▶ [Problem to solve] Rewrite the page on solving linear systems from "However, we do" to "np.array([5, -2, 9])", replacing "matrix inversion" with "explicit inversion" throughout.

▶ [Excerpted passage]
Solving Linear Systems with Direct Methods#

Teng-Jui Lin

Content adapted from UW AMATH 301, Beginning Scientific Computing, in Spring 2020.

Matrix inversion#

Given a system \(\mathbf{A}\mathbf{x} = \mathbf{b}\), we technically have

\[\begin{split} \begin{aligned} \mathbf{A}\mathbf{x} &= \mathbf{b} \\ \mathbf{A}^{-1}\mathbf{A}\mathbf{x} &= \mathbf{A}^{-1}\mathbf{b} \\ \mathbf{x} &= \mathbf{A}^{-1}\mathbf{b} \\ \end{aligned} \end{split}\]

However, we do not use matrix inversion because it is slow, have large error, and not all matrices have an inverse. Singular (non-invertable) matrices have \(\det(\mathbf{A}) = 0\), or \(\mathrm{cond}(\mathbf{A}) \sim 10^{15}\).

Problem Statement. Use matrix inversion to solve the linear system \(\mathbf{Ax=b}\) where

\[\begin{split} \mathbf{A} = \begin{bmatrix} 1 & 0 & 0 \\ 1 & -1 & 0 \\ 2 & -1 & 3 \\ \end{bmatrix}, \mathbf{x} = \begin{bmatrix} x \\ y \\ z \\ \end{bmatrix}, \mathbf{b} = \begin{bmatrix} 5 \\ -2 \\ 9 \\ \end{bmatrix} \end{split}\]
import numpy as np
import scipy
from scipy import linalg

A = np.array([[1, 0, 0], [1, -1, 0], [2, -1, 3]])
b = np.array([5, -2, 9])

# solve by inversion
x = scipy.linalg.inv(A) @ b
x

array([5., 7., 2.])

LU decomposition#

Goal: Solve a system of form \(\mathbf{A}\mathbf{x} = \mathbf{b}\).

▶ [Saved data entries]

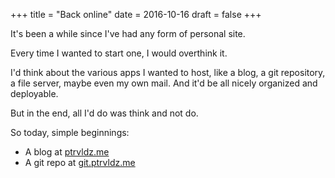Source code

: +++
title = "Back online"
date = 2016-10-16
draft = false
+++

It's been a while since I've had any form of personal site.

Every time I wanted to start one, I would overthink it.

I'd think about the various apps I wanted to host, like a blog, a git repository, a file server, maybe even my own mail. And it'd be all nicely organized and deployable.

But in the end, all I'd do was think and not do.

So today, simple beginnings:

- A blog at [ptrvldz.me](https://ptrvldz.me)
- A git repo at [git.ptrvldz.me](https://git.ptrvldz.me) 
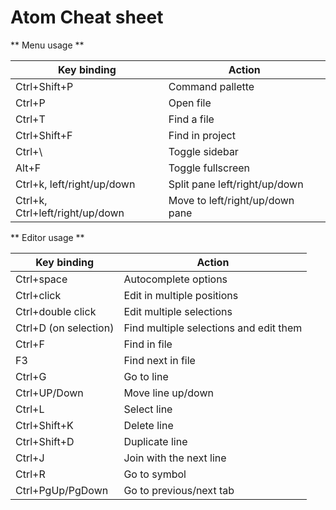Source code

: # Atom Cheat sheet

** Menu usage **

|Key binding    |Action             |
|---------------|-------------------|
|Ctrl+Shift+P   |Command pallette   |
|Ctrl+P         |Open file          |
|Ctrl+T         |Find a file        |
|Ctrl+Shift+F   |Find in project    |
|Ctrl+\         |Toggle sidebar     |
|Alt+F          |Toggle fullscreen  |
|Ctrl+k, left/right/up/down|Split pane left/right/up/down|
|Ctrl+k, Ctrl+left/right/up/down|Move to left/right/up/down pane|

** Editor usage **

|Key binding    |Action             |
|---------------|-------------------|
|Ctrl+space     |Autocomplete options|
|Ctrl+click     |Edit in multiple positions|
|Ctrl+double click|Edit multiple selections|
|Ctrl+D  (on selection)|Find multiple selections and edit them|
|Ctrl+F         |Find in file       |
|F3             |Find next in file  |
|Ctrl+G         |Go to line         |
|Ctrl+UP/Down   |Move line up/down  |
|Ctrl+L         |Select line        |
|Ctrl+Shift+K   |Delete line        |
|Ctrl+Shift+D   |Duplicate line     |
|Ctrl+J         |Join with the next line|
|Ctrl+R         |Go to symbol       |
|Ctrl+PgUp/PgDown|Go to previous/next tab|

▶ [Problem solution]
However, we do not use explicit inversion because it is slow, have large error, and not all matrices have an inverse. Singular (non-invertable) matrices have \(\det(\mathbf{A}) = 0\), or \(\mathrm{cond}(\mathbf{A}) \sim 10^{15}\).

Problem Statement. Use explicit inversion to solve the linear system \(\mathbf{Ax=b}\) where

\[\begin{split} \mathbf{A} = \begin{bmatrix} 1 & 0 & 0 \\ 1 & -1 & 0 \\ 2 & -1 & 3 \\ \end{bmatrix}, \mathbf{x} = \begin{bmatrix} x \\ y \\ z \\ \end{bmatrix}, \mathbf{b} = \begin{bmatrix} 5 \\ -2 \\ 9 \\ \end{bmatrix} \end{split}\]
import numpy as np
import scipy
from scipy import linalg

A = np.array([[1, 0, 0], [1, -1, 0], [2, -1, 3]])
b = np.array([5, -2, 9])